UK controversial bill Snooper’s Charter excludes backdoor encryption demands after Apple’s opposition
The Investigatory Powers Bill, which has been scrutinised by several committees, had raised serious concerns among investigators and privacy advocatesReuters

The controversial Investigatory Powers Bill, nicknamed the Snooper's Charter, was passed by the House of Commons on 7 June, effectively providing investigative agencies the authority to conduct mass surveillance over citizens. However, the latest version of the bill does not compel technology companies to create backdoors for their encryption. They will have to remove the encryption code if a government request is received and only if doing so was "technically feasible" and not overly expensive.

The Investigatory Power's Bill, which has been scrutinised by several committees, had raised serious concerns among tech companies and privacy advocates. Following serious opposition, in March, the bill was modified and then introduced by the Conservative party-led government. It was passed by 444 to 69 votes.

The Snooper's Charter has been widely criticised ever since it was proposed by Home Minister Theresa May in 2015. Apple CEO Tim Cook– backed by other tech giants like Facebook, Google, Twitter, Microsoft and Yahoo – had cautioned the UK government to scale back the controversial bill, which he believed would undermine the security of tech firms as well as consumers.

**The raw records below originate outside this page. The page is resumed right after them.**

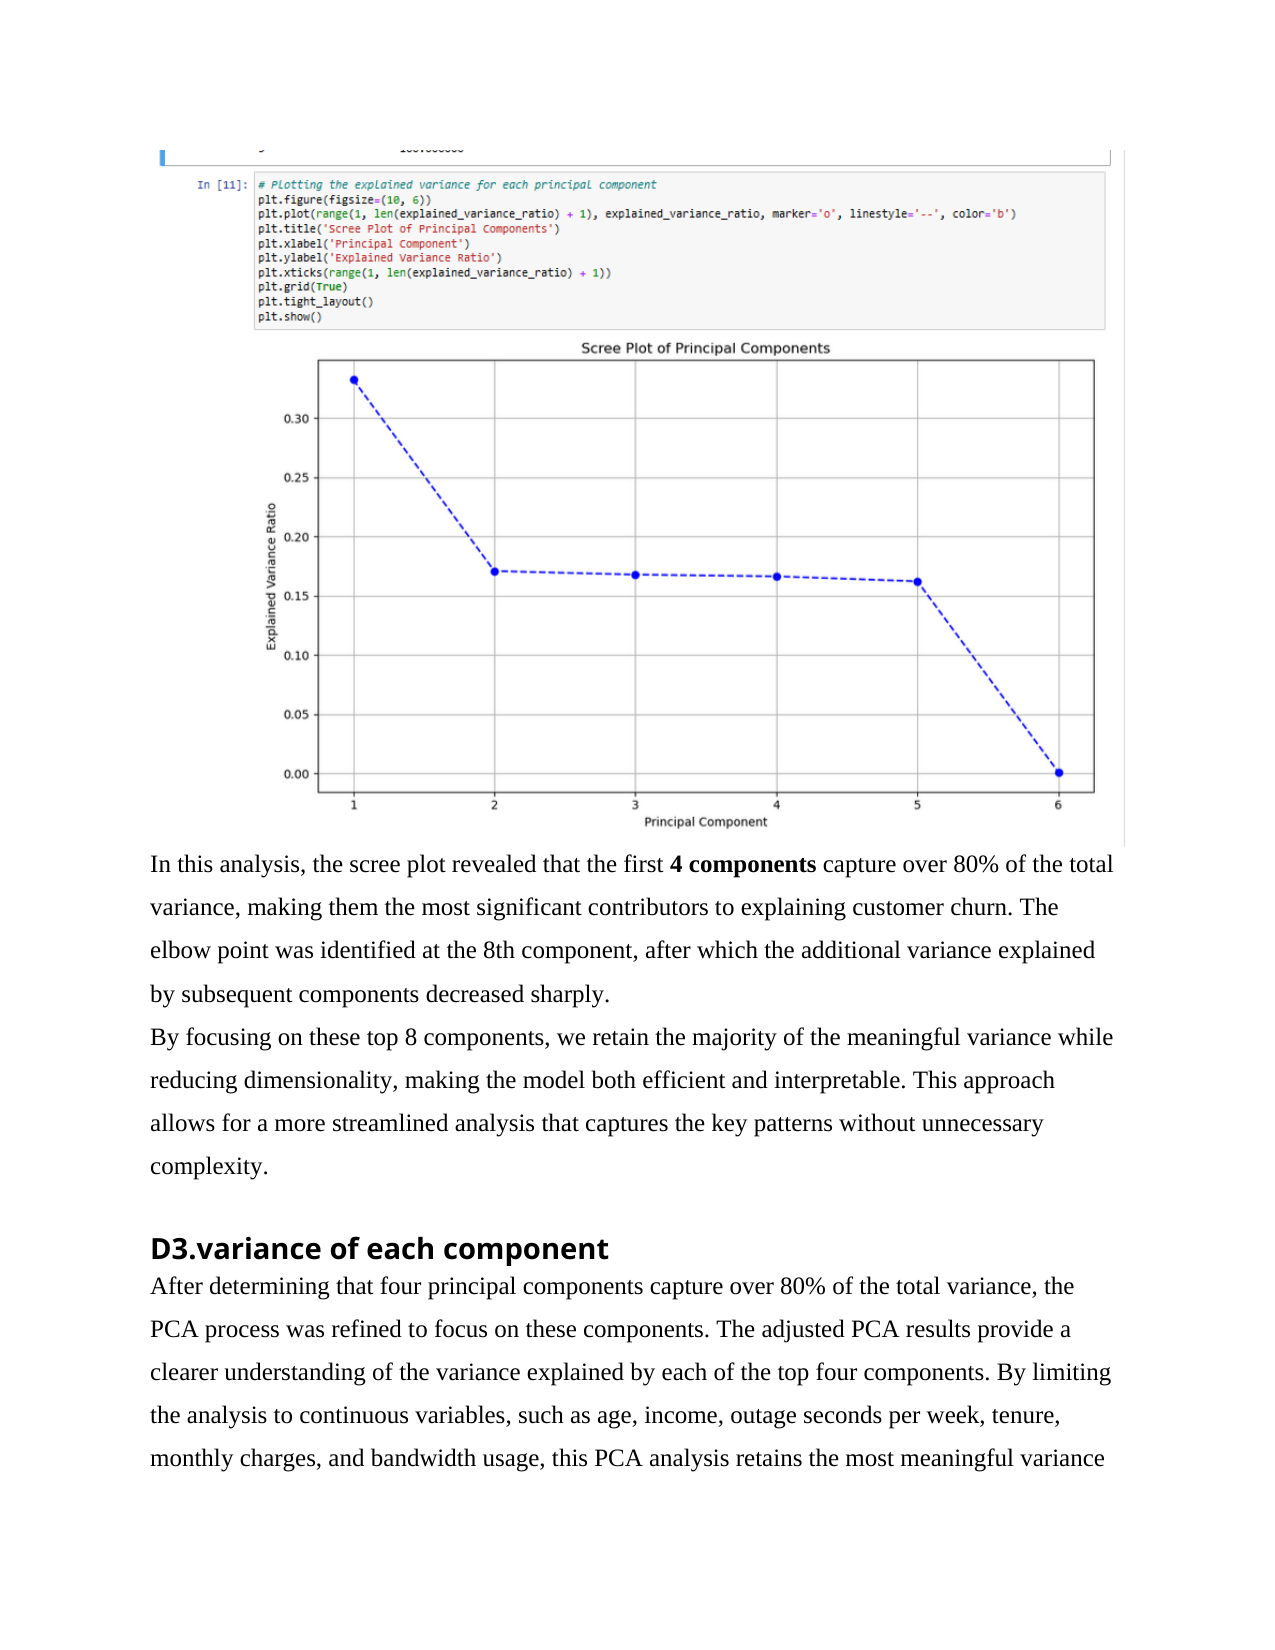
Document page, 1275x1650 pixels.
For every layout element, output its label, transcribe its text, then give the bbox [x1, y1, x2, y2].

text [150, 1271, 1125, 1472]
picture [150, 150, 1125, 847]
text D3.variance of each component [150, 1228, 1125, 1268]
text In this analysis, the scree plot revealed that the first 4 components capture over 80% of the total variance, making them the most significant contributors to explaining customer churn. The elbow point was identified at the 8th component, after which the additional variance explained by subsequent components decreased sharply. [150, 849, 1125, 1007]
text By focusing on these top 8 components, we retain the majority of the meaningful variance while reducing dimensionality, making the model both efficient and interpretable. This approach allows for a more streamlined analysis that captures the key patterns without unnecessary complexity. [150, 1022, 1125, 1180]
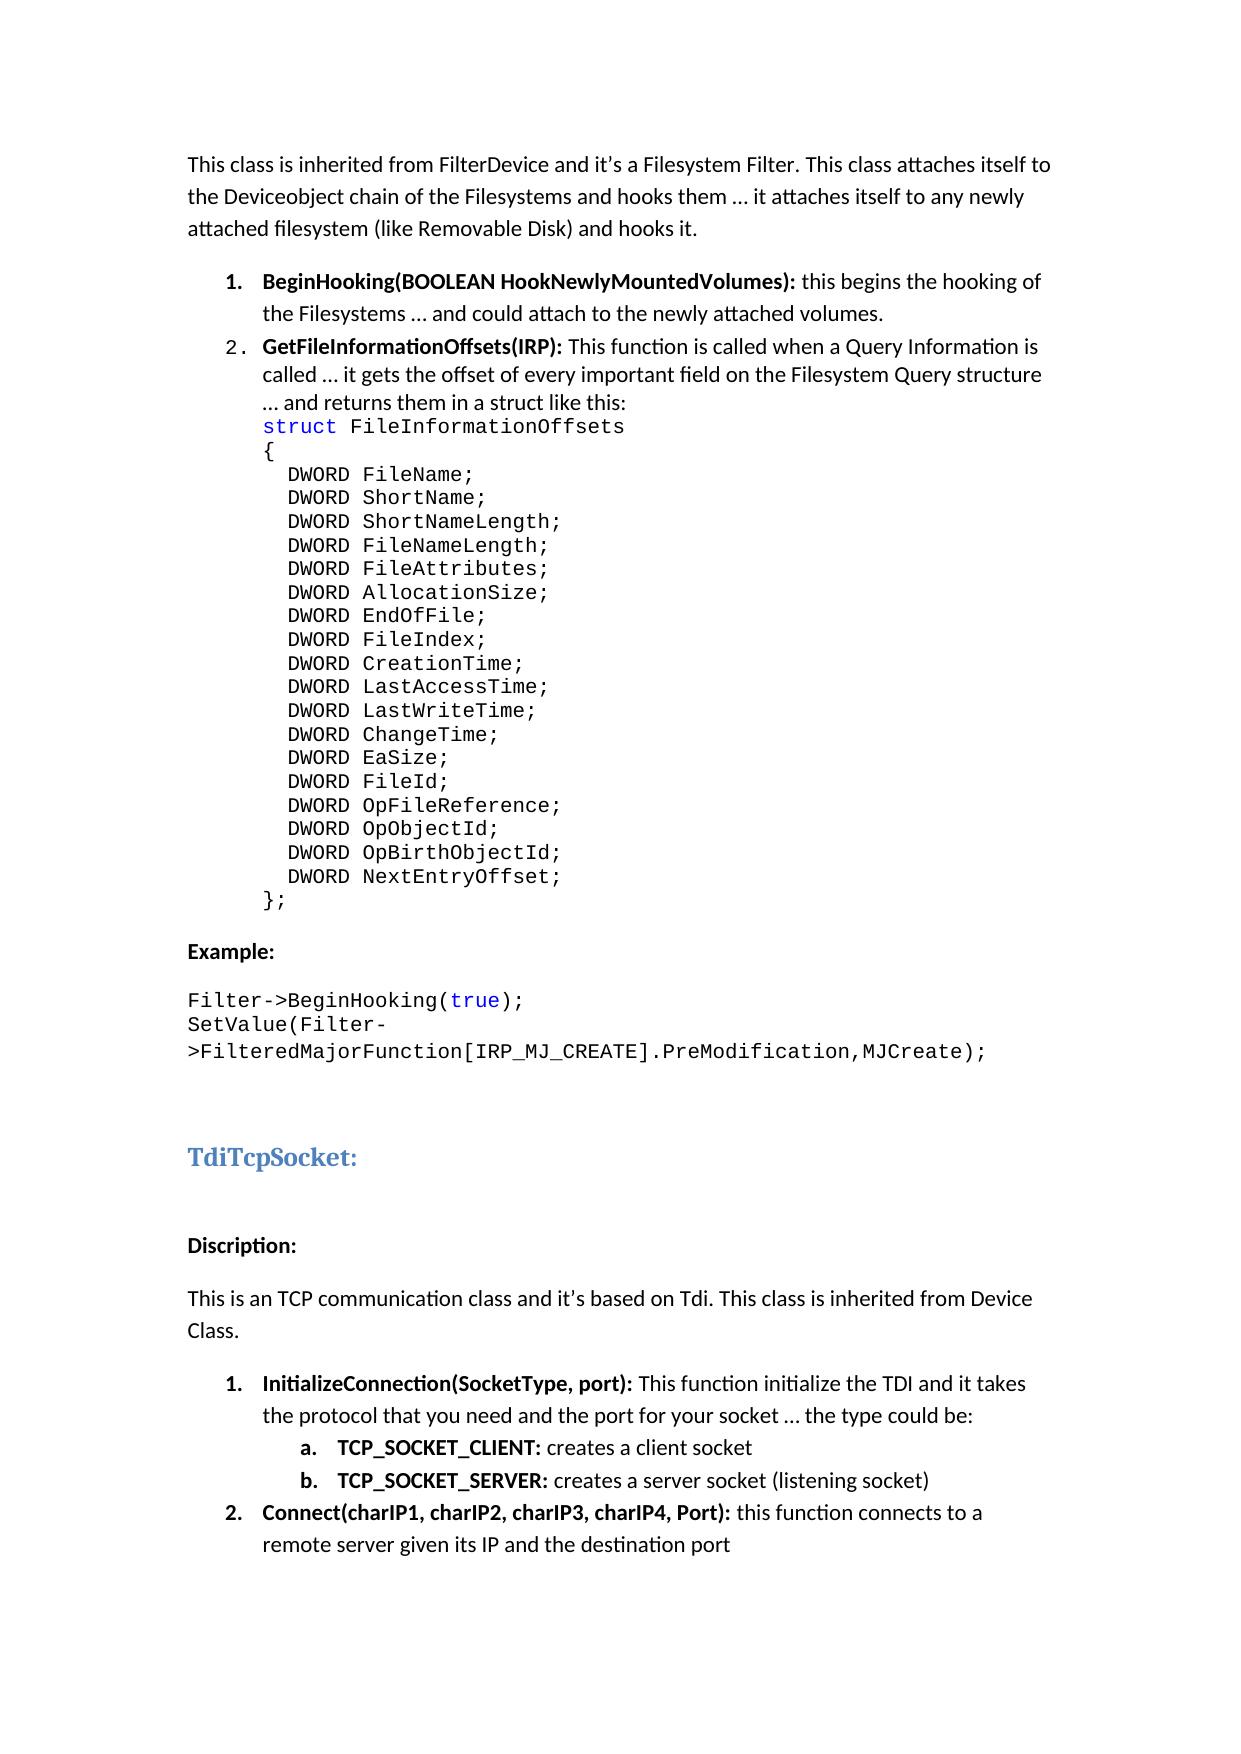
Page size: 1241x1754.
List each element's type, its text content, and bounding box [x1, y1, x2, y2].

text SetValue(Filter->FilteredMajorFunction[IRP_MJ_CREATE].PreModification,MJCreate); [187, 1014, 1053, 1065]
list TCP_SOCKET_SERVER: creates a server socket (listening socket) [300, 1466, 1053, 1494]
text Example: [187, 937, 1053, 965]
text DWORD EaSize; [187, 747, 1053, 771]
text Filter->BeginHooking(true); [187, 990, 1053, 1014]
text DWORD OpObjectId; [187, 818, 1053, 842]
text DWORD ShortName; [187, 487, 1053, 511]
text DWORD FileNameLength; [187, 534, 1053, 558]
text { [187, 440, 1053, 464]
text DWORD OpFileReference; [187, 795, 1053, 818]
text This is an TCP communication class and it’s based on Tdi. This class is inherited from Device Class. [187, 1284, 1053, 1344]
text DWORD FileIndex; [187, 629, 1053, 653]
text DWORD CreationTime; [187, 653, 1053, 676]
subtitle TdiTcpSocket: [187, 1142, 1053, 1173]
text DWORD ShortNameLength; [187, 511, 1053, 534]
text DWORD LastWriteTime; [187, 700, 1053, 724]
text Discription: [187, 1231, 1053, 1259]
list InitializeConnection(SocketType, port): This function initialize the TDI and it takes the protocol that you need and the port for your socket … the type could be: [225, 1369, 1053, 1429]
list GetFileInformationOffsets(IRP): This function is called when a Query Information is called … it gets the offset of every important field on the Filesystem Query structure … and returns them in a struct like this: struct FileInformationOffsets [225, 332, 1053, 440]
text DWORD FileId; [187, 771, 1053, 795]
text DWORD AllocationSize; [187, 582, 1053, 606]
list Connect(charIP1, charIP2, charIP3, charIP4, Port): this function connects to a remote server given its IP and the destination port [225, 1498, 1053, 1558]
text DWORD FileName; [187, 464, 1053, 487]
text DWORD OpBirthObjectId; [187, 842, 1053, 866]
list TCP_SOCKET_CLIENT: creates a client socket [300, 1433, 1053, 1462]
text DWORD NextEntryOffset; [187, 866, 1053, 889]
list BeginHooking(BOOLEAN HookNewlyMountedVolumes): this begins the hooking of the Filesystems … and could attach to the newly attached volumes. [225, 267, 1053, 328]
text DWORD FileAttributes; [187, 558, 1053, 582]
text This class is inherited from FilterDevice and it’s a Filesystem Filter. This class attaches itself to the Deviceobject chain of the Filesystems and hooks them … it attaches itself to any newly attached filesystem (like Removable Disk) and hooks it. [187, 150, 1053, 242]
text DWORD EndOfFile; [187, 606, 1053, 629]
text DWORD ChangeTime; [187, 724, 1053, 747]
text DWORD LastAccessTime; [187, 676, 1053, 700]
list }; [262, 889, 1053, 913]
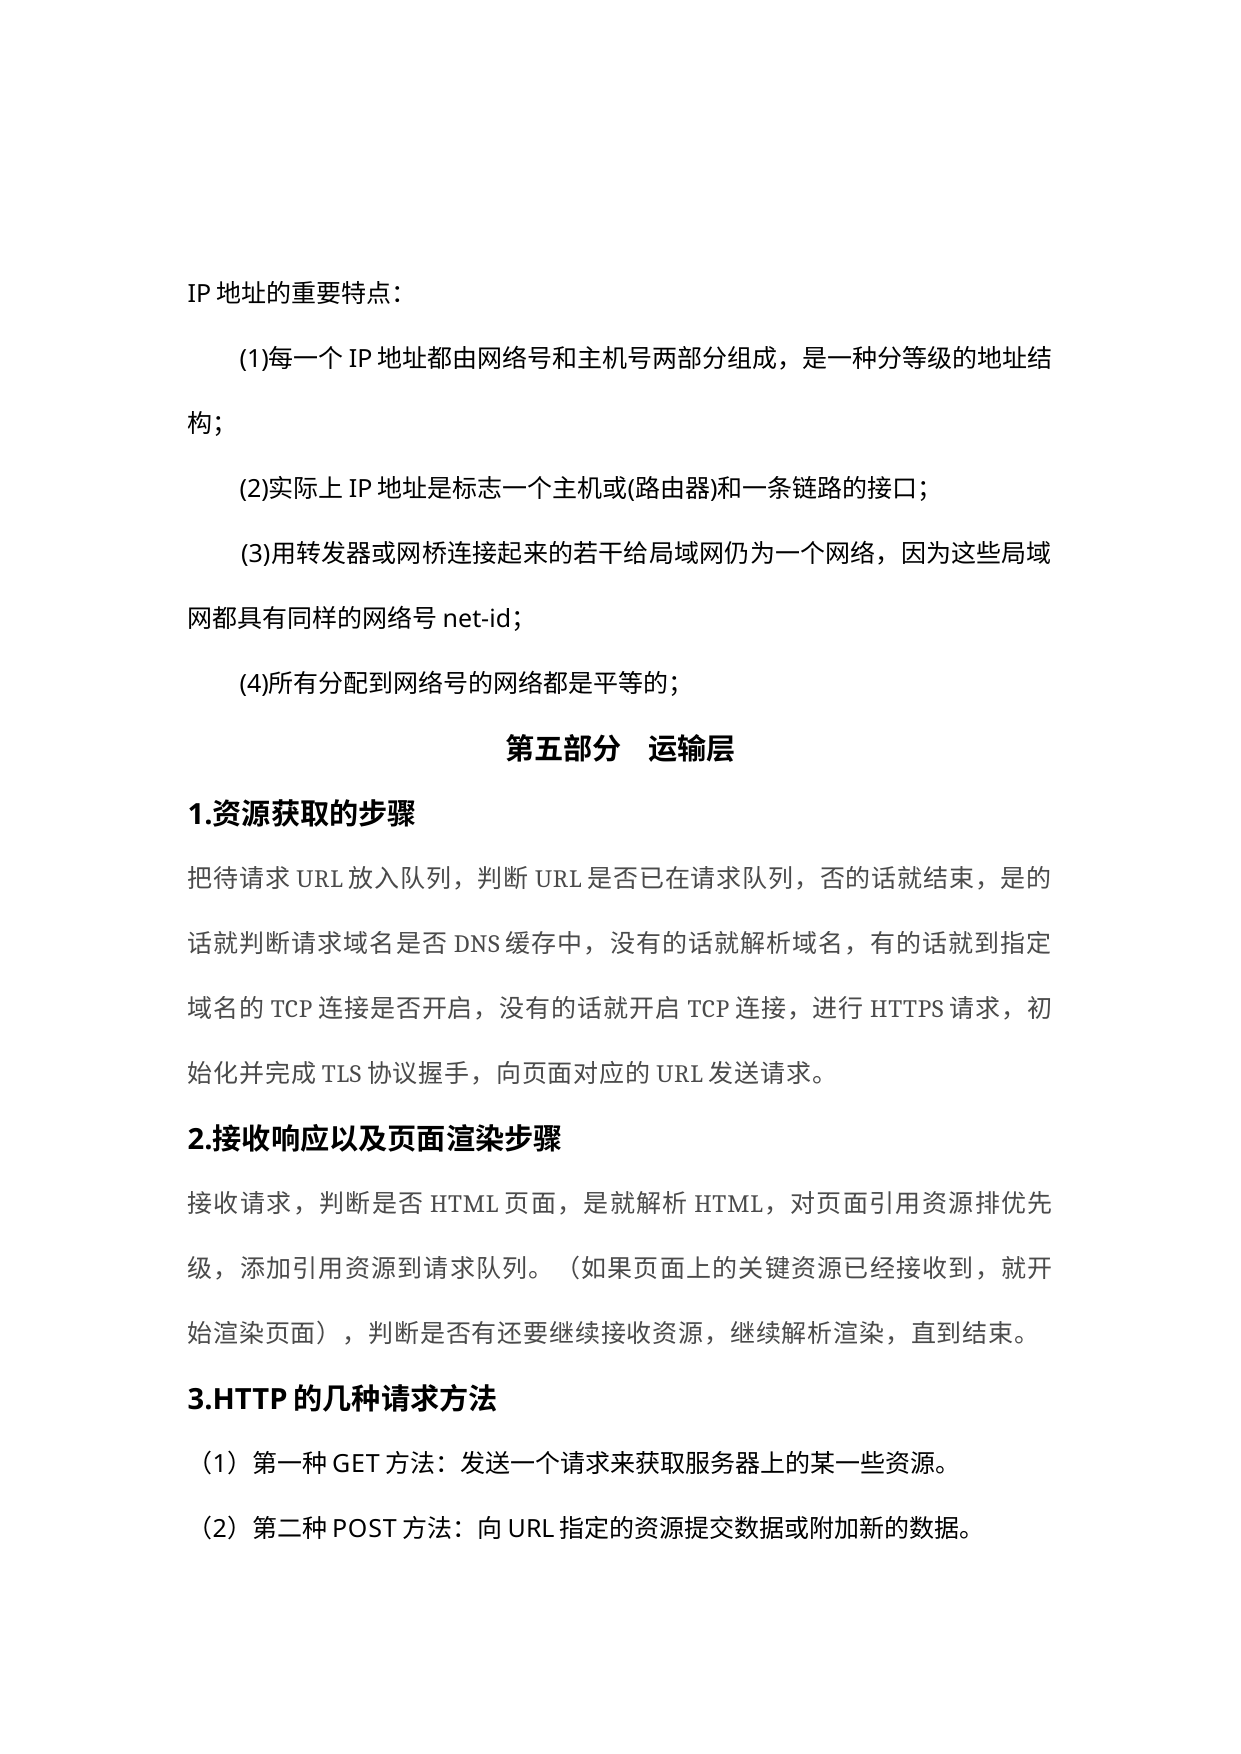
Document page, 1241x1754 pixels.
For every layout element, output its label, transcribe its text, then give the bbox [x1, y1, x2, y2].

text (3)用转发器或网桥连接起来的若干给局域网仍为一个网络，因为这些局域网都具有同样的网络号net-id； [187, 519, 1053, 649]
text 接收请求，判断是否HTML页面，是就解析HTML，对页面引用资源排优先级，添加引用资源到请求队列。（如果页面上的关键资源已经接收到，就开始渲染页面），判断是否有还要继续接收资源，继续解析渲染，直到结束。 [187, 1169, 1053, 1364]
text IP地址的重要特点： [187, 259, 1053, 324]
text （2）第二种POST方法：向URL指定的资源提交数据或附加新的数据。 [187, 1494, 1053, 1559]
text 第五部分 运输层 [187, 714, 1053, 779]
text 把待请求URL放入队列，判断URL是否已在请求队列，否的话就结束，是的话就判断请求域名是否DNS缓存中，没有的话就解析域名，有的话就到指定域名的TCP连接是否开启，没有的话就开启TCP连接，进行HTTPS请求，初始化并完成TLS协议握手，向页面对应的URL发送请求。 [187, 844, 1053, 1104]
text (1)每一个IP地址都由网络号和主机号两部分组成，是一种分等级的地址结构； [187, 324, 1053, 454]
text (2)实际上IP地址是标志一个主机或(路由器)和一条链路的接口； [187, 454, 1053, 519]
subtitle 1.资源获取的步骤 [187, 779, 1053, 844]
text (4)所有分配到网络号的网络都是平等的； [187, 649, 1053, 714]
subtitle 3.HTTP的几种请求方法 [187, 1364, 1053, 1429]
text （1）第一种GET方法：发送一个请求来获取服务器上的某一些资源。 [187, 1429, 1053, 1494]
subtitle 2.接收响应以及页面渲染步骤 [187, 1104, 1053, 1169]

Meanwhile, mobile service provider Vodafone expressed concern about the cost and consequences of modifying its systems to align with the new requirements of the Snooper's Charter, Bloomberg reported. The telecommunications giant also raised concerns about the government's authority to hack into its networks, indicating that this may compromise the company's security and integrity. However, the bill clarified that the government will be liable to reimburse communications companies for complying with the new laws.

Snooper's Charter now gives authority to spy agencies to use various measures and gather metadata, and use malware to infect systems and gain access to data – most of which were already common practice among spy agencies in the country.

The Investigatory Power's Bill will now be passed on to the House of Lords, where it will be further considered and analysed by a panel of experts led by UK's independent reviewer of terrorism legislature, David Anderson QC. The House of Lords will consider the ramifications of passing the law based on Anderson's analysis and if approved, the proposed bill will come into effect in January 2017.